Spark's progamming model is not ideal for what you are trying to achieve, if we take the general problem of "aggregating elements depending on something that can only be known by inspecting previous elements", for two reasons :
- Spark does not, generally speaking, impose an ordering over the datas (but it can do it)
- Sparks deals with datas in partitions, and the sizes of the partitions are not usually (e.g. by default) dependant on the contents of the data, but by a default partitionner whose role is to divide datas evenly into partitions.
So it's not really a question of possible (it is), it rather is a question of "how much does it cost" (CPU / memory / time), for what it buys you.
A draft for an exact solution
If I were to shoot for an exact solution (by exact, I mean : preserving elements order, defined by, e.g. a timestamp in the JSONs, and grouping exactly consecutive inputs to the largest amount that approaches the boundary), I would :
- Impose an ordering on the RDD (there is a
sortBy function, which does that) : this is a full data shuffle, so it IS expensive.
- Give each row an id, after the sort, (there is a RDD version of zipWithIndex which respects ordering on the RDD, if it exists. There is also a faster dataframe equivalent, that creates monotically increasing indexes, albeit non consecutive ones).
- Collect the fraction of the result that is necessary to calculate size boundaries (the boundaries being the ids defined at step 2), pretty much as you did. This again is a full pass on the datas.
- Create a partitionner of datas that respects these boundaries (e.g. make sure that each elements of a single boundary are all in the same partition), and apply this partitionner to the RDD obtained at step 2 (another full shuffle on the datas). You just got yourself partitions that are logically equivalent to what you expect, e.g. groups of elements whose sum of sizes is under a certain limit. But the ordering inside each partition may have been lost in the repartitionning process. So you are not over yet !
- Then I would mapPartitions on this result to :
5.1. resort the datas locally to each partition,
5.2. group items in the data structure I need once sorted
One of the key being not to apply anything that messes with partitions between step 4 and 5.
As long as the "partition map" fits into the driver's memory, this is almost a practical solution, but a very costly one.
A simpler version (with relaxed constraints)
If it is ok for groups not to reach an optimal size, then the solution becomes much simpler (and it respects the ordering of the RDD if you have set one) : it is pretty much what you would code if there was no Spark at all, just an Iterator of JSON files.
Personnaly, I'd define a recursive accumulator function (nothing spark related) like so (I guess you could write your shorter, more efficient version using takeWhile) :
/**
* Aggregate recursively the contents of an iterator into a Seq[Seq[]]
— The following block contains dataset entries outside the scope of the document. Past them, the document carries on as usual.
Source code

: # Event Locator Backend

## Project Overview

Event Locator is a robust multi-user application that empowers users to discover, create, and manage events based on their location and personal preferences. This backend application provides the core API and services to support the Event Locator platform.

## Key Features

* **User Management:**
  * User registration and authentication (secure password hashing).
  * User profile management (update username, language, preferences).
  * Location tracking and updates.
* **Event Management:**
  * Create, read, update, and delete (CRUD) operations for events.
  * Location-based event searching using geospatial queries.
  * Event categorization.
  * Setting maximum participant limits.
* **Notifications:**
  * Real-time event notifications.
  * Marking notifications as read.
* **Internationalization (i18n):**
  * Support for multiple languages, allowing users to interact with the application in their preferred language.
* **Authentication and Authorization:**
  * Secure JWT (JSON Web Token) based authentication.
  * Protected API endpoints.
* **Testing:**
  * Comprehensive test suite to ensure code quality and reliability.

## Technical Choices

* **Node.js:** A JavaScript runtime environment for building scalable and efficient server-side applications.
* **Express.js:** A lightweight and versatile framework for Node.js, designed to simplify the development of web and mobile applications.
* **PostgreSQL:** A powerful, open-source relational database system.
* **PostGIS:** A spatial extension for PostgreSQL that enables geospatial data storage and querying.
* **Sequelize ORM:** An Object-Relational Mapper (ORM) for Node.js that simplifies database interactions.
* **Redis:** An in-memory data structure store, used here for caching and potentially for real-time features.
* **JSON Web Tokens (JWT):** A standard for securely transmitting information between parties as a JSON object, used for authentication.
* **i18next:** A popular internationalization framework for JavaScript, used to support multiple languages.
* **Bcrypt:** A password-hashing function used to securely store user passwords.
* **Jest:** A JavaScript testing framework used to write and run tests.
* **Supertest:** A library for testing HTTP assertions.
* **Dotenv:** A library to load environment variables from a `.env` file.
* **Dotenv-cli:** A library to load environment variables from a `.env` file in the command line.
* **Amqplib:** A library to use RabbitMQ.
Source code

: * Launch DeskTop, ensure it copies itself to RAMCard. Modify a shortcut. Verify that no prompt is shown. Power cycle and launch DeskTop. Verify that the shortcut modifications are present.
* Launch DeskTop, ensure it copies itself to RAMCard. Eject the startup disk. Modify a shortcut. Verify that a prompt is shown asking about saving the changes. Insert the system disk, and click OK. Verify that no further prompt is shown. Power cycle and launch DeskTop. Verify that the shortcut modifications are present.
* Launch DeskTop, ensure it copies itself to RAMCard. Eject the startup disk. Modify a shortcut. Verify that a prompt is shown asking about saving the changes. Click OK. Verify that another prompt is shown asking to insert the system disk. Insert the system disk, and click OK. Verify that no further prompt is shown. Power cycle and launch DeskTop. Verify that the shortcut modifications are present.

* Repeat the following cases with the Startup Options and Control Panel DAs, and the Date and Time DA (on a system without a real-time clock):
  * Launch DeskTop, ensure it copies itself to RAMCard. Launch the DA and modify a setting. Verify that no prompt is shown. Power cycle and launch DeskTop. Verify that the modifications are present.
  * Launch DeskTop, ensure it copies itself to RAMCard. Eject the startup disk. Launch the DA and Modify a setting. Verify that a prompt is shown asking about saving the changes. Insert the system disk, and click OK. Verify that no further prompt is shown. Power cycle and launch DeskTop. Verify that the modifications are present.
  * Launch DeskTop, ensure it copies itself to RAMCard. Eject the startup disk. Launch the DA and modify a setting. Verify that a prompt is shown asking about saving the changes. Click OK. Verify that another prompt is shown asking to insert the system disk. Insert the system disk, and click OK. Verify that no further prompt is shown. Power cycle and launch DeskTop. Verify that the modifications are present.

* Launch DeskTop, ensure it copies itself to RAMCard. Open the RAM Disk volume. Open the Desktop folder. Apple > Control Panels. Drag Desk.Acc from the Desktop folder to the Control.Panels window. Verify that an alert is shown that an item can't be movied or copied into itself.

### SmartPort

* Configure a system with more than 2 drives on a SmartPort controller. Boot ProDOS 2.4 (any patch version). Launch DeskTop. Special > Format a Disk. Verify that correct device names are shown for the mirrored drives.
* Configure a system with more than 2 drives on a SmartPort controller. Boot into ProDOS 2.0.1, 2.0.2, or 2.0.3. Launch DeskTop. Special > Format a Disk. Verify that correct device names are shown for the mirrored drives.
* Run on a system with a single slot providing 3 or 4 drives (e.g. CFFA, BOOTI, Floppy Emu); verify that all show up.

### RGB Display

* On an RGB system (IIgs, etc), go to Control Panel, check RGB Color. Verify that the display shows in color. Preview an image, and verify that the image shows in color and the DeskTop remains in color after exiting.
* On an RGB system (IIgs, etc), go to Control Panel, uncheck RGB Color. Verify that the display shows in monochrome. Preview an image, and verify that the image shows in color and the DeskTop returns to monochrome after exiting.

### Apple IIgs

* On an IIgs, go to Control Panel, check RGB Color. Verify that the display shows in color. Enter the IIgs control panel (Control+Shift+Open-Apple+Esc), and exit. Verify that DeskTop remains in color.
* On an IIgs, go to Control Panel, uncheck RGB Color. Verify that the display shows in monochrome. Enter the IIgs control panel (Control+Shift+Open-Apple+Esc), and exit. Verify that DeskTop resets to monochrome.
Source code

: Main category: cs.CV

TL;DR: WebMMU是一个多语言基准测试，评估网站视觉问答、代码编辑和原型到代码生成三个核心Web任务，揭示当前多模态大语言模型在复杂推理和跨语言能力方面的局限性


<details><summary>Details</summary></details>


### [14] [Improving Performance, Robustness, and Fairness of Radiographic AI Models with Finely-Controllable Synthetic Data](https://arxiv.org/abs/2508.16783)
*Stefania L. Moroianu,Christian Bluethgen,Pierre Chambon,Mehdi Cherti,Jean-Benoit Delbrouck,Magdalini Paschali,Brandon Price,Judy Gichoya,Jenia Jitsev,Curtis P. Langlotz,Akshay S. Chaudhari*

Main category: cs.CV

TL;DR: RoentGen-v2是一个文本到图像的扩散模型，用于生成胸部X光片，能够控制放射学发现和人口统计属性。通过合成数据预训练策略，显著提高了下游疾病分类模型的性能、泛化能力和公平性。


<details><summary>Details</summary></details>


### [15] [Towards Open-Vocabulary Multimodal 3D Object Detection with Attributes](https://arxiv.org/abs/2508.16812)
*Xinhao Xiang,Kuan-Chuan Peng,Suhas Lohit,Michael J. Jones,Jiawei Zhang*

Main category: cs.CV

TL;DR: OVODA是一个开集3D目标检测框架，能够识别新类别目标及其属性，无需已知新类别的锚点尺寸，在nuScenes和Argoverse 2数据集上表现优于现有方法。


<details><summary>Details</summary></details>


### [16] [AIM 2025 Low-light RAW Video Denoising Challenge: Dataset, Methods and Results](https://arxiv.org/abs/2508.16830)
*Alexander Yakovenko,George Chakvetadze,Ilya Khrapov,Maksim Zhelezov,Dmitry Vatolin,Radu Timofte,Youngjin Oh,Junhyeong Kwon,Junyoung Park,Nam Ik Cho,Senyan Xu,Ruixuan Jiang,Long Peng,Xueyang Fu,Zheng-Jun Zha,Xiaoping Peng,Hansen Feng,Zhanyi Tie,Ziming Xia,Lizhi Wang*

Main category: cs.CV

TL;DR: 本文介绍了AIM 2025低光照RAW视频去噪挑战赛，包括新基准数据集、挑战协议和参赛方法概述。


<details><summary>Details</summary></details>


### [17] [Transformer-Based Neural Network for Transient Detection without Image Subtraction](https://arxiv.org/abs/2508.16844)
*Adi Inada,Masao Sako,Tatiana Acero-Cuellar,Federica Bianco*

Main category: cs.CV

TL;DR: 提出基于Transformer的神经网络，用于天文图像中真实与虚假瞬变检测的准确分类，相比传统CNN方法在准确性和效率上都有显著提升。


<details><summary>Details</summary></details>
* @param remainingJSONs the remaining original JSON contents to be aggregated
* @param currentAccSize the size of the active accumulation
* @param currentAcc the current aggregation of json strings
* @param resultAccumulation the result of aggregated JSON strings
*/
@tailrec
def acc(remainingJSONs: Iterator[String], currentAccSize: Int, currentAcc: Seq[String], resultAccumulation: Seq[Seq[String]]): Seq[Seq[String]] = {
// IF there is nothing more in the current partition
if (remainingJSONs.isEmpty) {
// And were not in the process of acumulating
if (currentAccSize == 0)
// Then return what was accumulated before
resultAccumulation
else
// Return what was accumulated before, and what was in the process of being accumulated
resultAccumulation :+ currentAcc
} else {
// We still have JSON items to process
val itemToAggregate = remainingJSONs.next()
// Is this item too large for the current accumulation ?
if (currentAccSize + itemToAggregate.size > MAX_SIZE) {
// Finish the current aggregation, and proceed with a fresh one
acc(remainingJSONs, itemToAggregate.size, Seq(itemToAggregate), resultAccumulation :+ currentAcc)
} else {
// Accumulate the current item on top of the current aggregation
acc(remainingJSONs, currentAccSize + itemToAggregate.size, currentAcc :+ itemToAggregate, resultAccumulation)
}
}
}
No you take this accumulating code, and make it run for each partition of spark's dataframe :
val jsonRDD = ...
val groupedJSONs = jsonRDD.mapPartitions(aPartition => {
acc(aPartition, 0, Seq(), Seq()).iterator
})
This will turn your RDD[String] into a RDD[Seq[String]] where each Seq[String] is made of consecutive RDD elements (which may be predictible if the RDD has been sorted, and may not otherwise), whose total length is below the threshold.
What may be "sub-optimal" is that, at the end of each partition, may lie a Seq[String] with just a few (possibly, a single) JSONs, while at the beginning of the following partition, a full one was created.